The results, if the realloc-vector is the only thing using the heap the results are awesome, 3-4 allocation while growing to the size of million bytes.
If the realloc-vector is used alongside a vector that grows at 66% the speed of the realloc-vector The results are less promising, allocating 8-10 times during growth.
Finally, if the realloc-vector is used alongside a vector that grows at the same rate, the realloc-vector allocates 17-18 times. Barely saving one allocation over the standard vector behavior.
I don't doubt that a hacker could game allocation sizes to improve the savings, but I agree with Steve that the tremendous effort to write and maintain such an allocator isn't work the gain.
vector generally grows in large increments. You can't do that repeatedly without relocating, unless you carefully arrange things so that there's a large extent of free addresses just above the internal buffer of the vector (which in effect requires assigning whole pages, because obviously you can't have other allocations later on the same page).
So I think that in order to get a really good optimization here, you need more than a "trivial workaround" that does a cheap reallocation if possible - you have to somehow do some preparation to make it possible, and that preparation costs you address space. If you only do it for certain vectors, ones that indicate they're going to become big, then it's fairly pointless, because they can indicate with reserve() that they're going to become big. You can only do it automatically for all vectors if you have a vast address space, so that you can "waste" a big chunk of it on every vector.
As I understand it, the reason that the Allocator concept has no reallocation function is to keep it simple. If std::allocator had a try_realloc function, then either every Allocator would have to have one (which in most cases couldn't be implemented, and would just have to return false always), or else every standard container would have to be specialized for std::allocator to take advantage of it. Neither option is a great Allocator interface, although I suppose it wouldn't be a huge effort for implementers of almost all Allocator classes just to add a do-nothing try_realloc function.

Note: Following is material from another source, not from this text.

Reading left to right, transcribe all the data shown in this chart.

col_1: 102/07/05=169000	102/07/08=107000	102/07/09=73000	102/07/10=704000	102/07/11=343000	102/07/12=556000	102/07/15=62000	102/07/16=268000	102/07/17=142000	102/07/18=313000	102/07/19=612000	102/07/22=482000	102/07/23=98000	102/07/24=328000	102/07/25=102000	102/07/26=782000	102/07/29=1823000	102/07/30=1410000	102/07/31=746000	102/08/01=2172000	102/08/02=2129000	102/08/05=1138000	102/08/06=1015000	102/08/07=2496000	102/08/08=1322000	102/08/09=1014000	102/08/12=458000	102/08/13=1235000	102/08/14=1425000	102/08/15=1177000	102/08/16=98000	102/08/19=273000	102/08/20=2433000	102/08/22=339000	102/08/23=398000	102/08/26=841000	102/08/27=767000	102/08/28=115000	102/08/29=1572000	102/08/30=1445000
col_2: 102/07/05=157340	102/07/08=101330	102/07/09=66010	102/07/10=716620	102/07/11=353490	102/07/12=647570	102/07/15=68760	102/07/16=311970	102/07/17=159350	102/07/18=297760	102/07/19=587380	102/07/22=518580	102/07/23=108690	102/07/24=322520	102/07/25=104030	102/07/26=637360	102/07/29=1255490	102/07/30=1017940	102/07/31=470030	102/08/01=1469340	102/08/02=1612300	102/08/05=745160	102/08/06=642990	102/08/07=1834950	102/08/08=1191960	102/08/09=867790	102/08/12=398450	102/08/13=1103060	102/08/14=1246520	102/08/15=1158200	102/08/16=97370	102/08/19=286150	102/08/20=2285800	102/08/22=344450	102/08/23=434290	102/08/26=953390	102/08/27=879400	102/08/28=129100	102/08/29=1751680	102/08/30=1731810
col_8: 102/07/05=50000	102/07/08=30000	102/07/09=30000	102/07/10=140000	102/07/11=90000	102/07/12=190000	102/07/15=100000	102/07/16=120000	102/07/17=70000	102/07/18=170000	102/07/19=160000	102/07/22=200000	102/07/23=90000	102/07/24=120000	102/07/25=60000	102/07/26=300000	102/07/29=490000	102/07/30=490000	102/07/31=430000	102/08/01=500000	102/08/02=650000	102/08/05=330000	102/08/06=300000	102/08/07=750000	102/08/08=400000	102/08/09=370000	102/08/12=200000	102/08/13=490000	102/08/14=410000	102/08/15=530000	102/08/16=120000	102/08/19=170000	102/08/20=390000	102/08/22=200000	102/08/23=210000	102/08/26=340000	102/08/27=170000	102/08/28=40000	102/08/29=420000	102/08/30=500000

If vector is slow due to re-allocation, deque might be a good replacement.
You could implement something like the try_realloc you proposed, using mmap with MAP_ANONYMOUS and MAP_FIXED and mremap with MREMAP_FIXED.
Edit: just noticed that the man page for mremap even says:
mremap() uses the Linux page table
scheme. mremap() changes the
mapping between
virtual addresses and memory pages. This can be used to implement
a very efficient
realloc(3).
realloc in C is hardly more than a convenience function; it has very little benefit for performance/reducing copies. The main exception I can think of is code that allocates a big array then reduces the size once the size needed is known - but even this might require moving data on some malloc implementations (ones which segregate blocks strictly by size) so I consider this usage of realloc really bad practice.
As long as you don't constantly reallocate your array every time you add an element, but instead grow the array exponentially (e.g. by 25%, 50%, or 100%) whenever you run out of space, just manually allocating new memory, copying, and freeing the old will yield roughly the same (and identical, in case of memory fragmentation) performance to using realloc. This is surely the approach that C++ STL implementations use, so I think your whole concern is unfounded.
Edit: The one (rare but not unheard-of) case where realloc is actually useful is for giant blocks on systems with virtual memory, where the C library interacts with the kernel to relocate whole pages to new addresses. The reason I say this is rare is because you need to be dealing with very big blocks (at least several hundred kB) before most implementations will even enter the realm of dealing with page-granularity allocation, and probably much larger (several MB maybe) before entering and exiting kernelspace to rearrange virtual memory is cheaper than simply doing the copy. Of course try_realloc would not be useful here, since the whole benefit comes from actually doing the move inexpensively.